No Treasury officials, Treasury Ministers or Treasury special advisers briefed the media before Budget day about any of the most important policy announcements: which in this case means policy information regarding tax rates or tax allowances.

The considerable media speculation in the week before the Budget can be explained by two factors. First, the need to agree major Budget measures over a week in advance in order to allow the OBR to certify policy costings. Second, the fact that the Budget policy package needs to be agreed by ministers from both political parties forming the coalition. These factors mean that, compared to previous governments, there are many more people who know the content of the Budget some time in advance. Additionally, the publication of the Coalition’s Programme for Government also means that priorities are spelt out more clearly and therefore media speculation can always be better informed. It is difficult to changes Budget confidentiality practices without altering these two fundamental features of the Coalition Government’s policy framework. HMT will keep all procedures under review in order to minimise the risk of leaks.

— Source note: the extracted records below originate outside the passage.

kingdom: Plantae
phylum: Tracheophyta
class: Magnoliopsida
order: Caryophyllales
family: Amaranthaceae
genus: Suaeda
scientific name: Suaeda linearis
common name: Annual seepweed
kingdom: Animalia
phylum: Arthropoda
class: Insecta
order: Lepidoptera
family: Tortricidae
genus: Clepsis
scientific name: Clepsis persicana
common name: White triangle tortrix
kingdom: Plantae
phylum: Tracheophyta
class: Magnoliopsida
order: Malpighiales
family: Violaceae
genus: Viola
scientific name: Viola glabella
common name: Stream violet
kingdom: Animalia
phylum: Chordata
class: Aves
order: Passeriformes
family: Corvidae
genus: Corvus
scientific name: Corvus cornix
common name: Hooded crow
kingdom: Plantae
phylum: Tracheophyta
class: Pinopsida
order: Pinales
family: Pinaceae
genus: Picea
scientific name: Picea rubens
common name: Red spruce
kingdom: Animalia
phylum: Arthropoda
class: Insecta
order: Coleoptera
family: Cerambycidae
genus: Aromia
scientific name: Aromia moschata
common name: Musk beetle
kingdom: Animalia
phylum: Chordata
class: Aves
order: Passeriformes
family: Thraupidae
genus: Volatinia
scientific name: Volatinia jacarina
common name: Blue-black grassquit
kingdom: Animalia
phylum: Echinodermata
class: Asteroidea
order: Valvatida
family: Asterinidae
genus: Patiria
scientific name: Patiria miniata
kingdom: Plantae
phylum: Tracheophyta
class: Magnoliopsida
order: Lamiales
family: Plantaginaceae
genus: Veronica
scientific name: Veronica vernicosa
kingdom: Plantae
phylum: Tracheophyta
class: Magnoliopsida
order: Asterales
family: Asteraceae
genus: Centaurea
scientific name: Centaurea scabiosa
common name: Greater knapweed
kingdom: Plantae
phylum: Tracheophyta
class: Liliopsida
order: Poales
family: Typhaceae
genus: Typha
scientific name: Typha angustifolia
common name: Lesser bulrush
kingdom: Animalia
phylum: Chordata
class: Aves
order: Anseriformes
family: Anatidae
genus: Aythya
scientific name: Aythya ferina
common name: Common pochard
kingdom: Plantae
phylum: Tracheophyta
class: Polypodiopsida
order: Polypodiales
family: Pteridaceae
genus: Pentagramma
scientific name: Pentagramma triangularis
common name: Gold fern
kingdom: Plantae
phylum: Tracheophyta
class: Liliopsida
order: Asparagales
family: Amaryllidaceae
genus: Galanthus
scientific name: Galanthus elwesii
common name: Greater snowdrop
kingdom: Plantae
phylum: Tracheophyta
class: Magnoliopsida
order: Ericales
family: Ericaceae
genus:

Debating who was responsible for leaking the Budget is not a very satisfying way of passing time, as journalists won’t breach their golden rule of protecting their sources. But the problem with those leaks was that though they brought some political gain for the Lib Dems in preventing George Osborne cutting the 50p rate of tax all the way down to 40p, they caused long-term political woe.

When journalists sat down on the Commons press gallery benches on 21 March, they had already written about the headline figures in terms of tax policy before George Osborne had even appeared at the despatch box. What they didn’t know was the detail that quickly became the big story for that day: the pasties, the caravans and the grannies.

Tory MPs frequently complain to me that while the Treasury should have seen these rows coming a mile off, the controversies became bigger and more quickly because they were exposed by the early leaks of other policies. Had details like the rise in the personal tax allowance and the 50p cut been held back to Budget day, those two policies would have made the headlines. Instead, Osborne found these front pages on his desk the following morning. It backfired on the Lib Dems too: the personal tax allowance that they were so proud of and which arguably made the most difference of any measure in the Budget was buried under those pesky pasties.

The leakers might consider being meeker in the run-up to the autumn statement and next year’s Budget. But somehow I suspect that once their blood is up as the Lib Dems and Tories do battle over ideas which could include Nick Clegg’s wealth tax, they might forget anything Andrew Tyrie has said to them and do the same thing all over again.